Quick answers from the editorial desk

How often should an office building rebid suppliers?
Every 18 to 36 months. More often than 18 months adds friction without much savings; less often than 36 months risks missing favorable market windows. Schedule rebids around utility default-rate reset windows and energy market seasonality.
What is retro-commissioning and why does it pay back so fast?
Retro-commissioning (RCx) is a systematic re-tune of existing HVAC and building automation system schedules. Most office buildings have not been re-commissioned since original construction, and controls drift over time (broken sensors, manual overrides, schedule changes). RCx finds the drifted items and resets them. Typical project cost $0.05 to $0.40 per sq ft; typical savings 7 to 15 percent.
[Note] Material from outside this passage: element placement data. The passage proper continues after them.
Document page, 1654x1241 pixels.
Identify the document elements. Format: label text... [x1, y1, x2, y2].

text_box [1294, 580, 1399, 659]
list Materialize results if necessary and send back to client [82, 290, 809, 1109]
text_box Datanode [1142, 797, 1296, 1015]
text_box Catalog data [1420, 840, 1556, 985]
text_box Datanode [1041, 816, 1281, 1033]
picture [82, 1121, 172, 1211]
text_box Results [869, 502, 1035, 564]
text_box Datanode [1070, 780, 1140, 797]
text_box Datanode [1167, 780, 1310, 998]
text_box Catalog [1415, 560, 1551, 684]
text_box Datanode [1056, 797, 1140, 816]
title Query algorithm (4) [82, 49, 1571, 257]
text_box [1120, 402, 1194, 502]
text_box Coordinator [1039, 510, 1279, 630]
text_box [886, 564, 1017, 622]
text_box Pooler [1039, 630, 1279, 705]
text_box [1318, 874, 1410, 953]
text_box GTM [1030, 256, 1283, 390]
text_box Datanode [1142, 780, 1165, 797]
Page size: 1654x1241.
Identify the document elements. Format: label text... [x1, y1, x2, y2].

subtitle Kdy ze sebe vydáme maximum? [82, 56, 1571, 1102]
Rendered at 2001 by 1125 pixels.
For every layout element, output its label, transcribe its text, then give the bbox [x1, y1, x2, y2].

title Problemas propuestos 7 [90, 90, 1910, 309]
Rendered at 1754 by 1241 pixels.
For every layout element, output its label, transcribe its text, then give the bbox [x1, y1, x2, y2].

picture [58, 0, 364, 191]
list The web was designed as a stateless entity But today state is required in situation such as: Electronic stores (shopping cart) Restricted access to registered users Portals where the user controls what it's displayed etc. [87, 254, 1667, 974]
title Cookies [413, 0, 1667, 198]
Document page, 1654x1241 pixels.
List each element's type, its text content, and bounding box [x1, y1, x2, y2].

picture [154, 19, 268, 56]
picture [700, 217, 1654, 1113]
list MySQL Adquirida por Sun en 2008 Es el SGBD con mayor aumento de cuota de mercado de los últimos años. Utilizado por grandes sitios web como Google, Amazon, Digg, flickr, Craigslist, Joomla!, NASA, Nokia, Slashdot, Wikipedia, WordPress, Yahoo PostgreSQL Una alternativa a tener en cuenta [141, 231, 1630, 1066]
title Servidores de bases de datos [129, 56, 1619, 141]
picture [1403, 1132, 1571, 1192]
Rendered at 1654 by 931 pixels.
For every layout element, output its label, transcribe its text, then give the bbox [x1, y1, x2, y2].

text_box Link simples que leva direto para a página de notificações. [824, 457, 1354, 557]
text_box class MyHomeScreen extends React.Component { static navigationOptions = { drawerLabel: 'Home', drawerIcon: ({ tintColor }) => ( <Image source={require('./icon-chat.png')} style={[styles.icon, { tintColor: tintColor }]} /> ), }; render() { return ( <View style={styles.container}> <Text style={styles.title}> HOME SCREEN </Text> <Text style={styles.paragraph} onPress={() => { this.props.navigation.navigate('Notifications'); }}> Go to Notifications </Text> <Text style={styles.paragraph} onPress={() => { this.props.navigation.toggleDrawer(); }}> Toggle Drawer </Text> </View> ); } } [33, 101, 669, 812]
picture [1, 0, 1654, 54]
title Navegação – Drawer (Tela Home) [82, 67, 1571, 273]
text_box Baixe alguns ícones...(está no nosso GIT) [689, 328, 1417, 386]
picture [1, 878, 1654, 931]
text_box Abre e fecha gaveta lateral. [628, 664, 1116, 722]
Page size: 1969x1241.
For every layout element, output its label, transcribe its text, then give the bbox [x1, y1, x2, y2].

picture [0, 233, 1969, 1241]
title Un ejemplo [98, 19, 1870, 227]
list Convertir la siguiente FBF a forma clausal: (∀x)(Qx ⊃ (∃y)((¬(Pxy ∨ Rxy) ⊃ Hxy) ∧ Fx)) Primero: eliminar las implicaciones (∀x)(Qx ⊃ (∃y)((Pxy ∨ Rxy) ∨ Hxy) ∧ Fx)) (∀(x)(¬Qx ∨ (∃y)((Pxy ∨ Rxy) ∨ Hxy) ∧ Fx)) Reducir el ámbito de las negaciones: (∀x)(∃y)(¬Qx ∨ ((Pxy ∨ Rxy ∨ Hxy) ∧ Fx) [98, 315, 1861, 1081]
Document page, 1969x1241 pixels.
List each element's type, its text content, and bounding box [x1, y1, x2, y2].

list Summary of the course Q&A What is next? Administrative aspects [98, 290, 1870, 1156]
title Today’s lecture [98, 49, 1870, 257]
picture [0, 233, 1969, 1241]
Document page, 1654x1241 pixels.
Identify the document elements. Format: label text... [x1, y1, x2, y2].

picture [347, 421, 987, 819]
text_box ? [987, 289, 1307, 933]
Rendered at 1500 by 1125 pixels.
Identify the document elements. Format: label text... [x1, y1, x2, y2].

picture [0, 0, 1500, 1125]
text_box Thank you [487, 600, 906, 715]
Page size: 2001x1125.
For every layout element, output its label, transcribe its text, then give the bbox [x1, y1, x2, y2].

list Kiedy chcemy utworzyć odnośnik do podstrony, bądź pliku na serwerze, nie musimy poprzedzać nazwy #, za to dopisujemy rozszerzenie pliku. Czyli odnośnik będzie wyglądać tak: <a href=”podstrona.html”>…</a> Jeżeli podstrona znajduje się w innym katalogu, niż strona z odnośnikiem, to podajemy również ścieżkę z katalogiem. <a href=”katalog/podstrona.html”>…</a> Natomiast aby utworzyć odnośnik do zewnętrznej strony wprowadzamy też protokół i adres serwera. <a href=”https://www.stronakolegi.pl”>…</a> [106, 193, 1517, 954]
Payback usually under 2 years.
Should I use a property manager broker for procurement?
Property managers (Cushman, JLL, CBRE, Newmark) often run procurement for owners. They have established supplier relationships and can move quickly. The downside is that incumbent supplier relationships may not be the best deal for the owner. Periodically request fresh RFPs from independent commercial brokers to verify the property manager rate is competitive.
How do I justify a major HVAC upgrade in a class B office building?
Run the math three ways: energy savings (typically 20 to 35 percent on the HVAC portion of the bill), tenant retention/rent premium (modern HVAC reduces complaints and turnover), and federal IRA Section 179D tax deduction ($2.50 to $5.00 per sq ft for qualified energy-efficient upgrades). The combined business case usually justifies upgrades even in mid-tier buildings.
What load sizes does Seenra cover for commercial accounts?
Today we cover commercial accounts roughly $4,000 to $60,000 in monthly electricity spend (~25,000 to 400,000 kWh/mo) in deregulated markets. Larger industrial loads above 1 MW peak are handled through a separate procurement workflow — contact us for a custom quote.
How does Seenra make money if commercial procurement is run for the buyer?
When a contract is signed, the supplier pays Seenra a small commission. The amount is disclosed up front in the offer summary in dollar-and-basis-point form. The buyer-side price does not change with or without a broker — the supplier pays the commission either way.